==== DATA RECORDS

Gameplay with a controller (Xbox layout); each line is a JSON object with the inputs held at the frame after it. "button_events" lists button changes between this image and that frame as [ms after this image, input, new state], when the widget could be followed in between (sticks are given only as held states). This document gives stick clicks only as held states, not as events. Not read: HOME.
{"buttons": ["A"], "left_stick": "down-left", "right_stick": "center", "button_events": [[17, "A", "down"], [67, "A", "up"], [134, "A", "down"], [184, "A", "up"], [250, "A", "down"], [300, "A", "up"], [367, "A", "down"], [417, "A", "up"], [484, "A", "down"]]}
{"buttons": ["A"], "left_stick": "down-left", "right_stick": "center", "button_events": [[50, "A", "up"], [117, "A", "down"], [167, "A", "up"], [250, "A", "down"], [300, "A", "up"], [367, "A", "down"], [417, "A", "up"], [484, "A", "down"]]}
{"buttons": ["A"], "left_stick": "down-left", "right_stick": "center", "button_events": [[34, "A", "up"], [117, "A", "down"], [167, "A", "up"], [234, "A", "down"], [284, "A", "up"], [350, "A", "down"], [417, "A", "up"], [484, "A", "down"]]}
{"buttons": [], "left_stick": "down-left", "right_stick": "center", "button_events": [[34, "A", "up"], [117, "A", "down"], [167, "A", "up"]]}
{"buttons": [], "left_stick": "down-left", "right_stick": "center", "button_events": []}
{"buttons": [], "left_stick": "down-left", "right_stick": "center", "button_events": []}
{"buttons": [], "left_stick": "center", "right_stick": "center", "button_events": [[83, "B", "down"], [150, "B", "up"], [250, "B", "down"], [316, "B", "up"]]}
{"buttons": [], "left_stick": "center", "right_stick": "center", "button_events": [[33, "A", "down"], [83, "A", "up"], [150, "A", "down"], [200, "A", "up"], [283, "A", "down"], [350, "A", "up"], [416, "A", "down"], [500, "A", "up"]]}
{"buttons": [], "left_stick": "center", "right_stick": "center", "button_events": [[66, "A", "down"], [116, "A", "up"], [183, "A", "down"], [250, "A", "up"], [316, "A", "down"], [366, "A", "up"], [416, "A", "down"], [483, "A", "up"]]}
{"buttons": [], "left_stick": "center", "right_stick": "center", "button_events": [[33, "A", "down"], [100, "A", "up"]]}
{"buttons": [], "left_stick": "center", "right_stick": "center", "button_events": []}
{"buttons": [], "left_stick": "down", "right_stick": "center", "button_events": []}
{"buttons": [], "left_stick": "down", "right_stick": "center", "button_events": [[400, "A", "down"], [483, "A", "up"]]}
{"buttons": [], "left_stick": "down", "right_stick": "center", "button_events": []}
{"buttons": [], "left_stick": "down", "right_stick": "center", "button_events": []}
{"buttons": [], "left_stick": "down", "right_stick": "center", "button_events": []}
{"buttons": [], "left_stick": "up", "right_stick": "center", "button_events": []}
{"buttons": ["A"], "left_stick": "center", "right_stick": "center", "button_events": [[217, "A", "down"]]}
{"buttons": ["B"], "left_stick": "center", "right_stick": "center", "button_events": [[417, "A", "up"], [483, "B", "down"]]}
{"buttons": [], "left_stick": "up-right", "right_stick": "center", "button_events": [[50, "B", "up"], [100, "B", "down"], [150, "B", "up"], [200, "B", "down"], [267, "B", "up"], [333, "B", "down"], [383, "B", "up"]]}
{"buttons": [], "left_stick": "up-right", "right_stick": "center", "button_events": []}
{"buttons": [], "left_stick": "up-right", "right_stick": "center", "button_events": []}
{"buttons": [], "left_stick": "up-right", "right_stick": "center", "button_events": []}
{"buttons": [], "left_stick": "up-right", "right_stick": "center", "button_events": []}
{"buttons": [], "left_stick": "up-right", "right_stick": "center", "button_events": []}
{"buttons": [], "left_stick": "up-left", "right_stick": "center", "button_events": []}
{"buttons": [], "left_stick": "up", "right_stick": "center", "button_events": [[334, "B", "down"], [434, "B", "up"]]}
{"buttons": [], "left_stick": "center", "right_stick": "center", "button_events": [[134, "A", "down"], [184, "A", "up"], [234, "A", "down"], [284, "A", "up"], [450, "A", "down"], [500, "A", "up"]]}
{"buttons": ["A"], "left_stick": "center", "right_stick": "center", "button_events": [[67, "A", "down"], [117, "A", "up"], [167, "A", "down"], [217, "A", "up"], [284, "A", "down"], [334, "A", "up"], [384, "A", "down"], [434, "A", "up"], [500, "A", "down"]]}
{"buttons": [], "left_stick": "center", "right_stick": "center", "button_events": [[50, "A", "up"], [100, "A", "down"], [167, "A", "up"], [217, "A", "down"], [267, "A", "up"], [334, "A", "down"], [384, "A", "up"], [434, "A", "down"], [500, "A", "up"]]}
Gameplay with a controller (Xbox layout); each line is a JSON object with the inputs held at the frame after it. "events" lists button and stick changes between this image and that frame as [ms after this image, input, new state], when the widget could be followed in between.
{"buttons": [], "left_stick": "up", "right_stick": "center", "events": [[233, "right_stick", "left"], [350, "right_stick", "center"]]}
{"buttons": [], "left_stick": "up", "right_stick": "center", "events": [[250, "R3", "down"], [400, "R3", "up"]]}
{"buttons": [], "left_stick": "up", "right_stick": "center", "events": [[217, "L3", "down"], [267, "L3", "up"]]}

========

### TRY IT
Output every record above a second time, exactly.

### SOLUTION TO THE EXERCISE
Gameplay with a controller (Xbox layout); each line is a JSON object with the inputs held at the frame after it. "button_events" lists button changes between this image and that frame as [ms after this image, input, new state], when the widget could be followed in between (sticks are given only as held states). This document gives stick clicks only as held states, not as events. Not read: HOME.
{"buttons": ["A"], "left_stick": "down-left", "right_stick": "center", "button_events": [[17, "A", "down"], [67, "A", "up"], [134, "A", "down"], [184, "A", "up"], [250, "A", "down"], [300, "A", "up"], [367, "A", "down"], [417, "A", "up"], [484, "A", "down"]]}
{"buttons": ["A"], "left_stick": "down-left", "right_stick": "center", "button_events": [[50, "A", "up"], [117, "A", "down"], [167, "A", "up"], [250, "A", "down"], [300, "A", "up"], [367, "A", "down"], [417, "A", "up"], [484, "A", "down"]]}
{"buttons": ["A"], "left_stick": "down-left", "right_stick": "center", "button_events": [[34, "A", "up"], [117, "A", "down"], [167, "A", "up"], [234, "A", "down"], [284, "A", "up"], [350, "A", "down"], [417, "A", "up"], [484, "A", "down"]]}
{"buttons": [], "left_stick": "down-left", "right_stick": "center", "button_events": [[34, "A", "up"], [117, "A", "down"], [167, "A", "up"]]}
{"buttons": [], "left_stick": "down-left", "right_stick": "center", "button_events": []}
{"buttons": [], "left_stick": "down-left", "right_stick": "center", "button_events": []}
{"buttons": [], "left_stick": "center", "right_stick": "center", "button_events": [[83, "B", "down"], [150, "B", "up"], [250, "B", "down"], [316, "B", "up"]]}
{"buttons": [], "left_stick": "center", "right_stick": "center", "button_events": [[33, "A", "down"], [83, "A", "up"], [150, "A", "down"], [200, "A", "up"], [283, "A", "down"], [350, "A", "up"], [416, "A", "down"], [500, "A", "up"]]}
{"buttons": [], "left_stick": "center", "right_stick": "center", "button_events": [[66, "A", "down"], [116, "A", "up"], [183, "A", "down"], [250, "A", "up"], [316, "A", "down"], [366, "A", "up"], [416, "A", "down"], [483, "A", "up"]]}
{"buttons": [], "left_stick": "center", "right_stick": "center", "button_events": [[33, "A", "down"], [100, "A", "up"]]}
{"buttons": [], "left_stick": "center", "right_stick": "center", "button_events": []}
{"buttons": [], "left_stick": "down", "right_stick": "center", "button_events": []}
{"buttons": [], "left_stick": "down", "right_stick": "center", "button_events": [[400, "A", "down"], [483, "A", "up"]]}
{"buttons": [], "left_stick": "down", "right_stick": "center", "button_events": []}
{"buttons": [], "left_stick": "down", "right_stick": "center", "button_events": []}
{"buttons": [], "left_stick": "down", "right_stick": "center", "button_events": []}
{"buttons": [], "left_stick": "up", "right_stick": "center", "button_events": []}
{"buttons": ["A"], "left_stick": "center", "right_stick": "center", "button_events": [[217, "A", "down"]]}
{"buttons": ["B"], "left_stick": "center", "right_stick": "center", "button_events": [[417, "A", "up"], [483, "B", "down"]]}
{"buttons": [], "left_stick": "up-right", "right_stick": "center", "button_events": [[50, "B", "up"], [100, "B", "down"], [150, "B", "up"], [200, "B", "down"], [267, "B", "up"], [333, "B", "down"], [383, "B", "up"]]}
{"buttons": [], "left_stick": "up-right", "right_stick": "center", "button_events": []}
{"buttons": [], "left_stick": "up-right", "right_stick": "center", "button_events": []}
{"buttons": [], "left_stick": "up-right", "right_stick": "center", "button_events": []}
{"buttons": [], "left_stick": "up-right", "right_stick": "center", "button_events": []}
{"buttons": [], "left_stick": "up-right", "right_stick": "center", "button_events": []}
{"buttons": [], "left_stick": "up-left", "right_stick": "center", "button_events": []}
{"buttons": [], "left_stick": "up", "right_stick": "center", "button_events": [[334, "B", "down"], [434, "B", "up"]]}
{"buttons": [], "left_stick": "center", "right_stick": "center", "button_events": [[134, "A", "down"], [184, "A", "up"], [234, "A", "down"], [284, "A", "up"], [450, "A", "down"], [500, "A", "up"]]}
{"buttons": ["A"], "left_stick": "center", "right_stick": "center", "button_events": [[67, "A", "down"], [117, "A", "up"], [167, "A", "down"], [217, "A", "up"], [284, "A", "down"], [334, "A", "up"], [384, "A", "down"], [434, "A", "up"], [500, "A", "down"]]}
{"buttons": [], "left_stick": "center", "right_stick": "center", "button_events": [[50, "A", "up"], [100, "A", "down"], [167, "A", "up"], [217, "A", "down"], [267, "A", "up"], [334, "A", "down"], [384, "A", "up"], [434, "A", "down"], [500, "A", "up"]]}
Gameplay with a controller (Xbox layout); each line is a JSON object with the inputs held at the frame after it. "events" lists button and stick changes between this image and that frame as [ms after this image, input, new state], when the widget could be followed in between.
{"buttons": [], "left_stick": "up", "right_stick": "center", "events": [[233, "right_stick", "left"], [350, "right_stick", "center"]]}
{"buttons": [], "left_stick": "up", "right_stick": "center", "events": [[250, "R3", "down"], [400, "R3", "up"]]}
{"buttons": [], "left_stick": "up", "right_stick": "center", "events": [[217, "L3", "down"], [267, "L3", "up"]]}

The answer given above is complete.